GIRL AT WAR a riveting exploration of lifelong effects of war on identity and memory

Girl at War  Sara Novic

Girl at War

By Sara Novic

Random House: May 12, 2015

316 pages, $26.00

In her impressive debut novel, Sara Novic has gifted readers with a riveting coming of age story set against the Yugoslavian civil war of the early 90s. Girl at War explores the impact of an incomprehensible war on 10-year-old Ana Juric and her family and friends in Zagreb, Croatia.

The opening 91-page section, “They Both Fell,” joins the ranks of classic war fiction with its unblinking child’s-eye-view of war. Ana lives a relatively normal life in her family’s apartment in Zagreb, distinguished only by her appealing tomboy nature and close friendship with a boy named Luka.
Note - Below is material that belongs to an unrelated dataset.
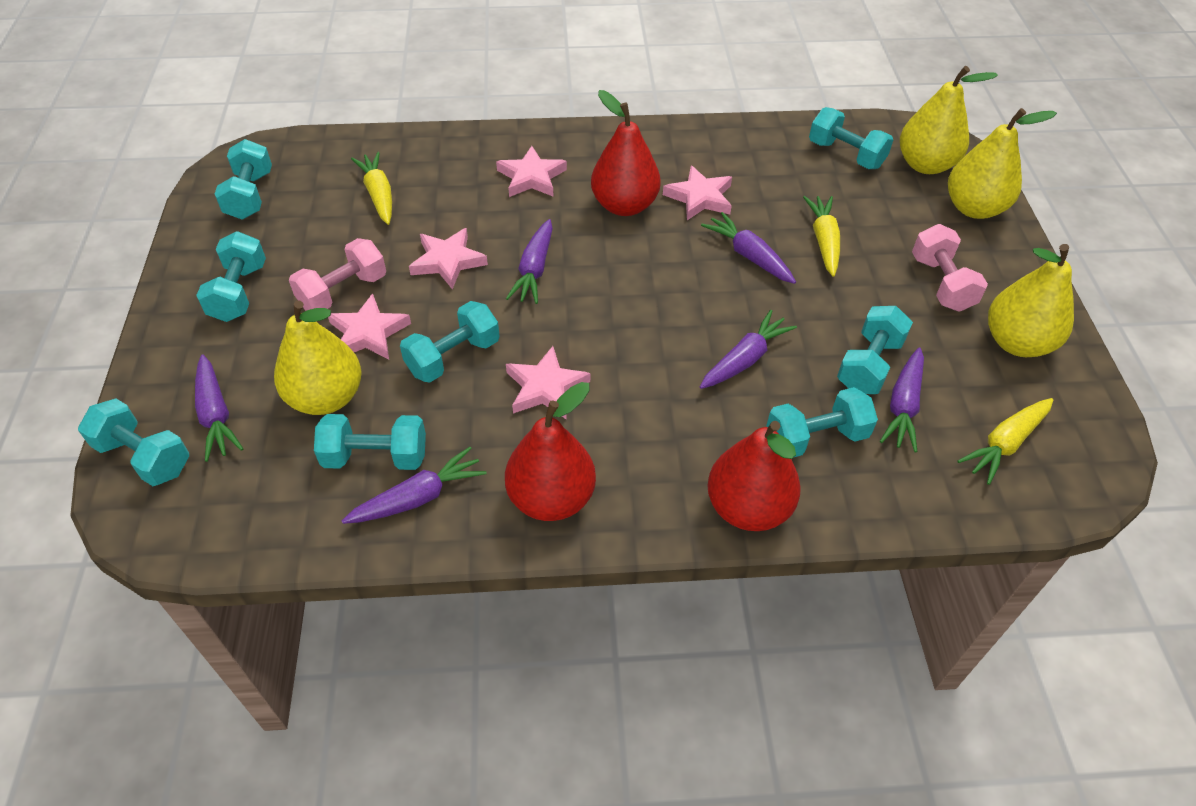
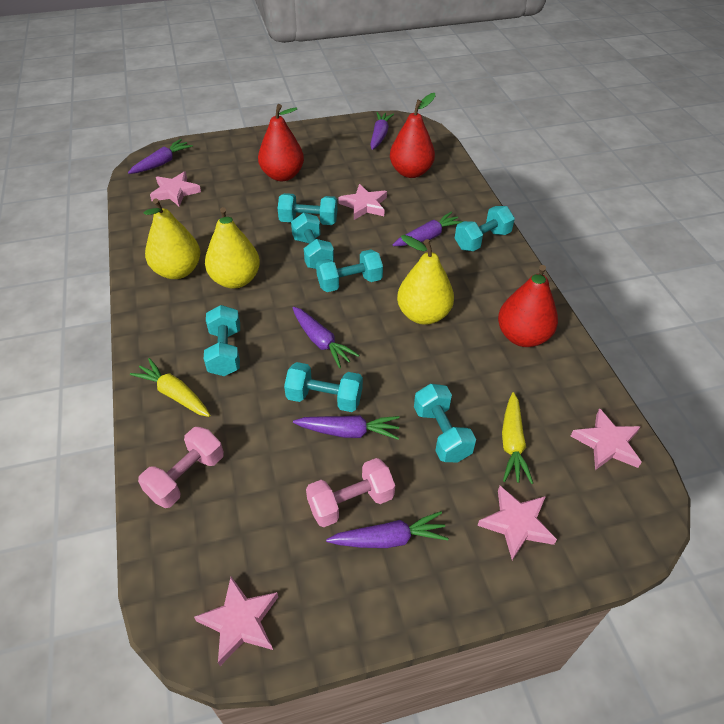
turquoise dumbbell: [78,399,189,486] [196,232,266,322] [215,139,272,219] [314,414,426,470] [400,301,500,383] [766,387,878,458] [809,107,893,169] [837,306,913,394] = 8 -> [204,305,240,376] [278,193,337,225] [284,362,363,412] [291,213,334,269] [316,249,383,292] [414,384,476,462] [455,206,515,251] = 7
yellow carrot: [351,152,392,225] [803,196,840,277] [957,398,1054,485] = 3 -> [130,358,210,417] [502,392,533,484] = 2
yellow pear: [274,300,362,415] [900,66,998,174] [948,108,1057,219] [988,244,1074,357] = 4 -> [144,198,200,279] [205,207,260,288] [397,235,454,325] = 3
But when the Serbs begin bombing parts of Croatia, and a Serbian militia group made up of drunken louts with automatic weapons establishes roadblocks as an excuse to slaughter innocent Croats, life for the Juric family quickly implodes. While we have read stories like this before, Novic is a gifted enough writer to make the “same old story” newly compelling and heartbreaking.

Novic then jumps ahead ten years to catch up with college student Ana in New York City. In Part II, “Somnambulist,” we learn that she was adopted by a Philadelphia area couple and now exists in a schizophrenic world: her present, in which she is an Americanized young woman, and her past, which refuses to release her into the future. She is an insomniac, haunted by the violence she witnessed close to home and her brief role as a child soldier in the resistance. Eventually, she decides the past’s ownership of her psychological and emotional life must be addressed, so during her summer break she impulsively returns to Croatia to face down her ghosts.

In Part III, “Safe House,” we are taken back to Ana’s wartime experiences, which are even more horrifying than we believed when we were abruptly, but powerfully, yanked from them at the end of Part I. Suffice to say, it soon becomes clear why the 20-year-old American Ana is a tortured soul with unfinished business to attend to.

Part IV, “Echoed by the Trees,” picks up where Part II left off, as Ana searches for answers to several questions, reconnects with an adult Luka, and faces her worst fears.

Girl at War succeeds in being both particular and universal. Novic brings to vivid life this one story of the Balkan civil war while exploring the profound, lifelong effects war has on an individual, regardless of time or place. Ana is a memorable character worth getting to know. And Girl at War will leave an indelible impression on readers’ minds.